So, these are difficult skills to judge, that
if we're going to use them robustly to make big decisions,
we better be pretty confident of the quality of the judgments we're making.
>> Yeah.
>> And, we used to-- in my high
school teaching, we used to be satisfied with two teachers marking.
You mark your class and I mark your class, and vice versa.
And we used to mark our student essays out
of 20 marks and generally we had a rule of
thumb that said if we were within three marks of
each other out of 20, we just split the difference.
12:45
And, if we were within only one and a
half marks, we always took the higher of the two.
But if we were more than three marks apart than we would have
to argue why it was higher or lower than the other person suggested.
And we would compromise after listening to the insights the other marker had
and we found that in general because
13:20
usually we were only discrepant on 25%.
Now, 25%, is still a lot of work to go over and debate
and you can get really passionate about it - "No
way is this anything higher than a bare pass",
and the other person thinks it's an amazing piece of work, and you go "No, no, no, no.
It hasn't done this, hasn't done this", but
she's going "It's done this, it's done this."
And this is the wonderful debate where we learn what to
value and how to value it and how to identify it.
14:00
>> You know, you go to a physician
and he says, "How long have you been in practice?"
You know, "Wait a minute, I don't want you to practice on me.
I want you to be good."
And then teachers are still in practice in a sense,
and that's a sensible position to take.
We're in practice.
That means, I'm better this year than I was last year and I'll
probably be better in two years than I am now, if I keep
paying attention professionally to what I'm doing.
>> Yeah, that's not really reassuring for me being in your class, however.
◆ ◆ ◆
Your tasks:
1. Out of how many marks did the teachers in the essay-marking transcript score student essays?
2. Carry on the essay-marking transcript from its final line.

Information shown:
◆ ◆ ◆
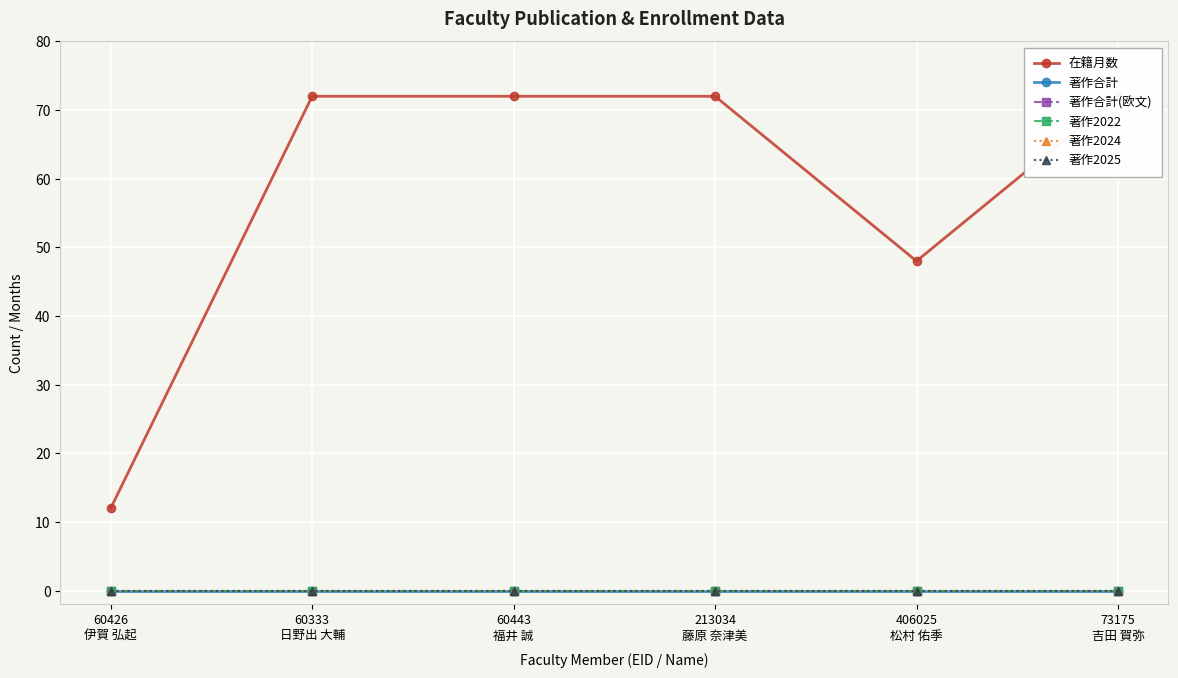

At how many categories does at least one series exceed 36?

5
◆ ◆ ◆
Per-task answers:
1. 20 marks.

2.
>> Well, fortunately my marking is cross-checked by someone else.
14:37
And then the final decision is given on the consensus of those two markers.
So, in that case, there is some protection for the individual.
But, yeah, it's the "What if I got the weakest teacher in the school?" effect.
>> Mm-hm.
>> And that is a real tension.
15:01
Johnny's parents don't want him taught by the weak teacher.
Johnny wouldn't want to be taught by the weak
teacher, and I don't want to be the weak teacher.
But somebody's the weak teacher
in my school, and so, it's up to
us to be professional, to say "Well, how
can we build systems that help compensate for
our competencies, or weaknesses in our competencies."
But that, the scale of our competencies are not so
severe that we shouldn't even be teachers in the first place.
15:32
Most countries have entry standards and entry requirements and if
you can't pass those, you don't get to be a teacher.
>> This is where in a commonwealth context,
of course, the whole thing becomes extremely fraught
because we have such a range, from expert teachers
from Canada and New Zealand,
who are at the very peak of their profession,
and at the other end you have teachers in
some of the African countries, who have no qualifications, who have
150 children in their class.
We're trying to do all of that, so that is our constituency.
These are the people these courses are for and they come online and they--
But the wonderful thing about the whole program is that people who
are in say Ghana or in another African country and who are struggling.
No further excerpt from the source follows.